Migrating my entire cluster to new hardware

cybertinus

New Member
Jan 2, 2024
8
1
3
The Netherlands
Hello all,

Currently I'm running my Proxmox cluster with 3 nodes. The first node has 2 Intel Xeon Silver 4214 CPU's in it, and the other two nodes have 2 Intel Xeon Silver 4210 CPU's. Each host has 4 Samsung PM893's 1TB (S-ATA SSDs) for the Ceph cluster in them.
In other words, this is all old crap to run in production :D. So, I bought some new servers. The new servers have 1 AMD Epyc 9355P CPU in it, and 5 Samsung PM9A3's 2TB (PCIe 4th gen NVme's). 4 of them will be used for Ceph, the 5th will be my backup fleecing device.

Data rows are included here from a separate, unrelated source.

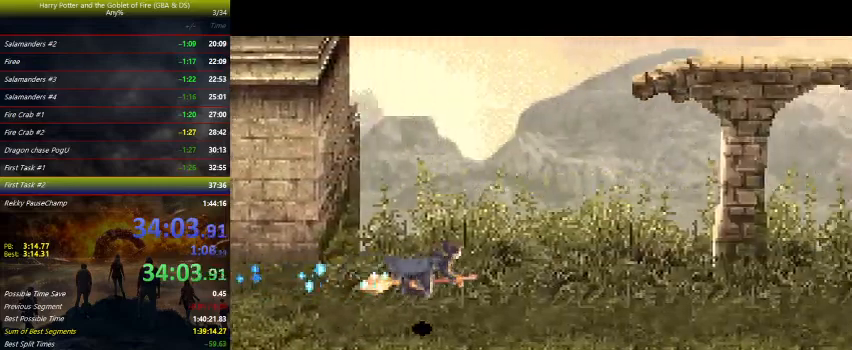
{"keys": ["right"], "events": [[200, "down", "down"], [267, "down", "up"]]}
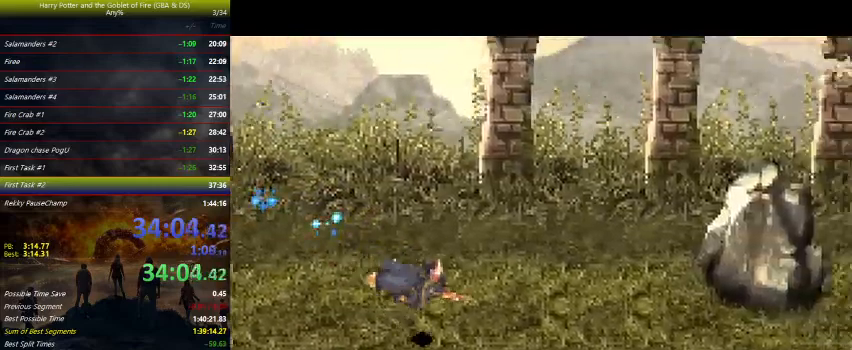
{"keys": ["right"], "events": []}
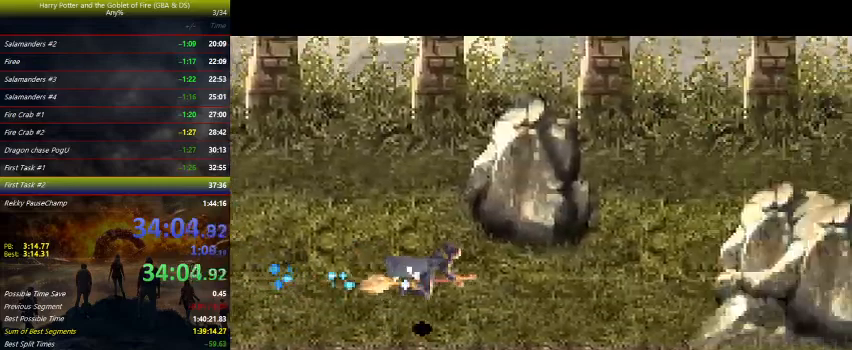
{"keys": ["right"], "events": [[367, "up", "down"], [467, "up", "up"]]}
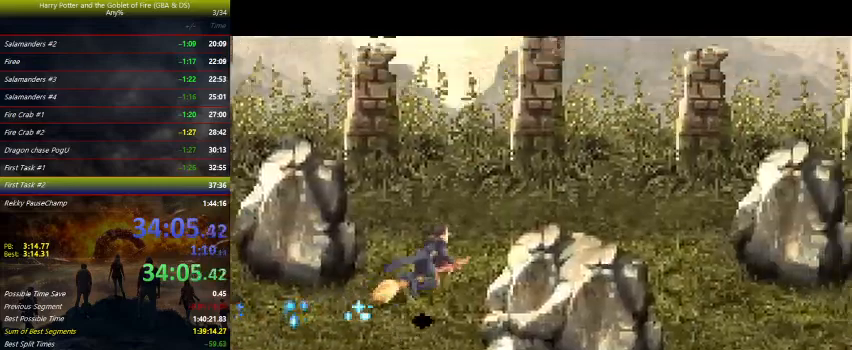
{"keys": ["right"], "events": [[333, "down", "down"], [433, "down", "up"]]}
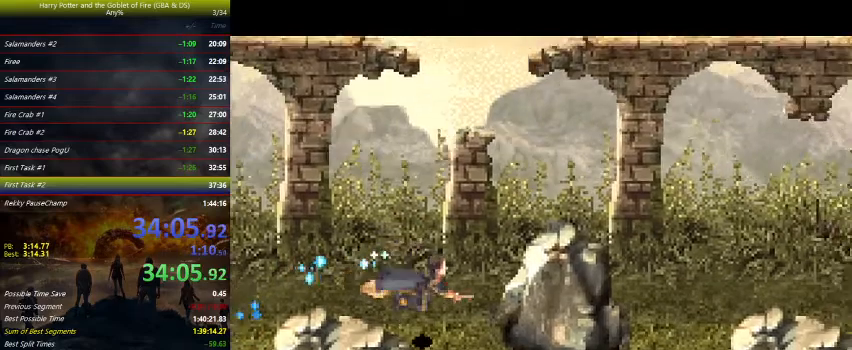
{"keys": ["right"], "events": [[367, "up", "down"], [467, "up", "up"]]}
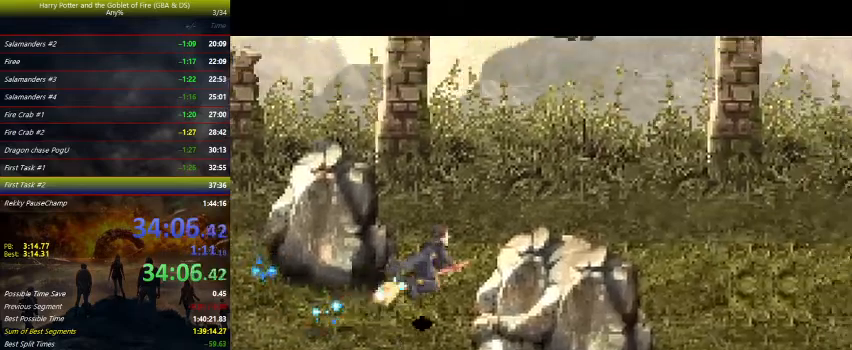
{"keys": ["down", "right"], "events": [[467, "down", "down"]]}
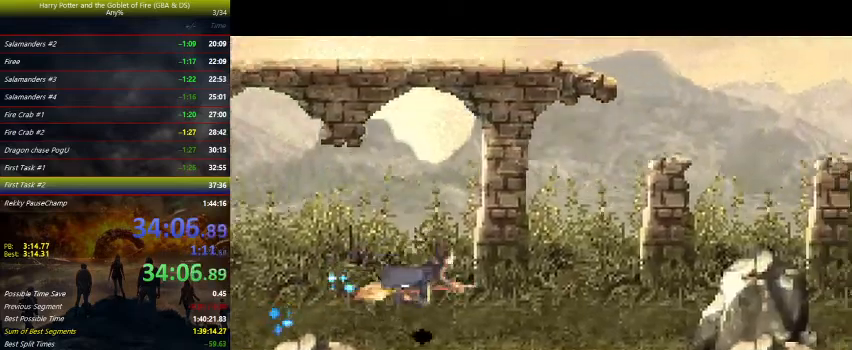
{"keys": ["right"], "events": [[33, "down", "up"], [400, "z", "down"], [500, "z", "up"]]}
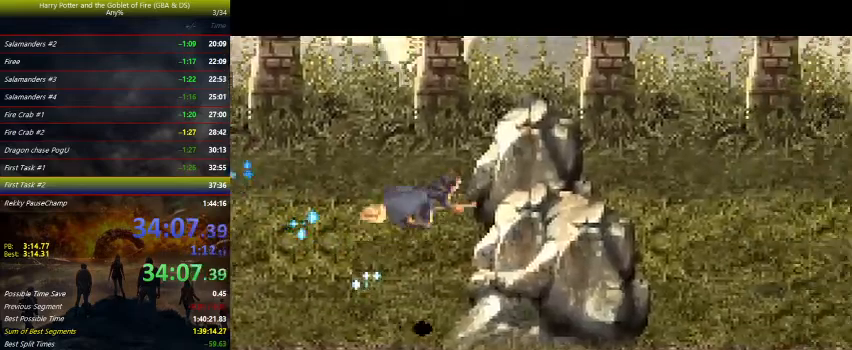
{"keys": ["right"], "events": []}
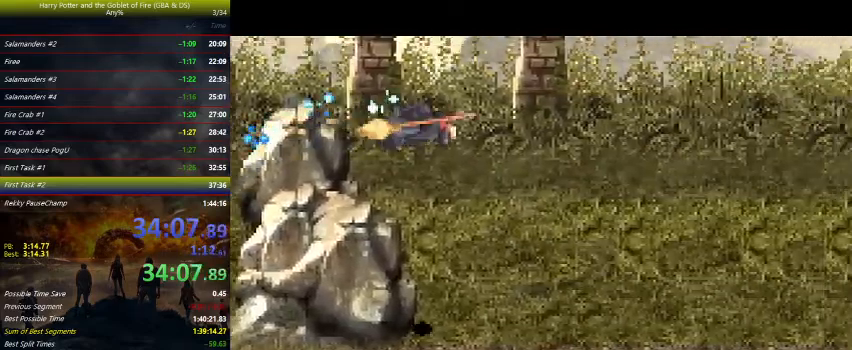
{"keys": ["right"], "events": []}
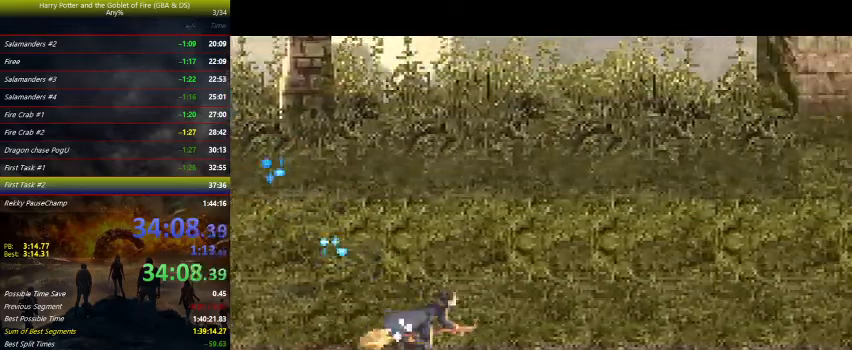
{"keys": ["right"], "events": []}
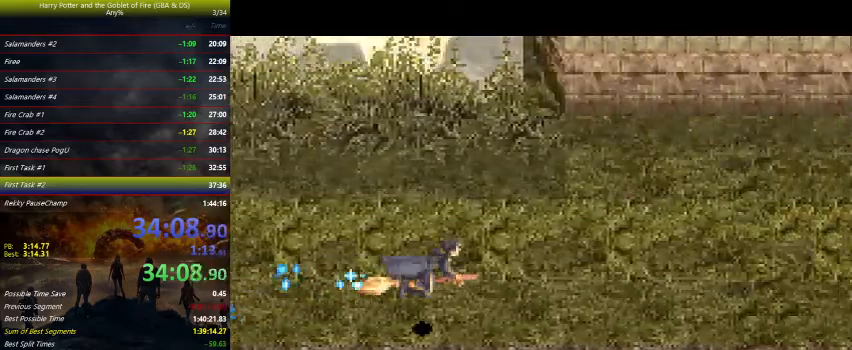
{"keys": ["right"], "events": []}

My plan for the migration is as follows:
  1. Install the new servers with Proxmox 9
  2. Add those new servers to my existing Proxmox cluster
  3. Create OSDs for the 4 PM9A3's and add them to the normal Ceph storage pool.
  4. Remove the old OSDs from the pool, one by one, so all the data will be migrated from the old SSDs to the new NVMe's
  5. Add Ceph monitors, managers and MDSses on the new cluster nodes
  6. Remove the Ceph monitors, managers and MDSses from the old cluster nodes
  7. Turn the VMs off and migrate them to the new hypervisor (I use 'host' as CPU for the VMs, so I need to power them off when I migrate them from Intel to AMD CPUs)
  8. Start the VMs again on the new cluster nodes
  9. Remove the old nodes from the cluster
  10. Physically remove the old nodes from the rack
I will enable the 'norebalance' flag when adding the new OSDs, so Ceph won't go moving the PGs at the moment a NVMe OSD comes online, it will only start doing that when all the NVMes are added.

Is this a decent plan? Can I make optimizations? Can I speed up the Ceph migrations without having 13 re-balance operations (1 time when all the NVMe are added, 12 times for each removal of an old SSD)? Shoot! :)
 
I'm not an expert but i would rather make a new cluster with the new machines and offline migrate the VM's from the old cluster to the new one with PDM.
Or power off VM, create vzdump backup and restore that on the new cluster.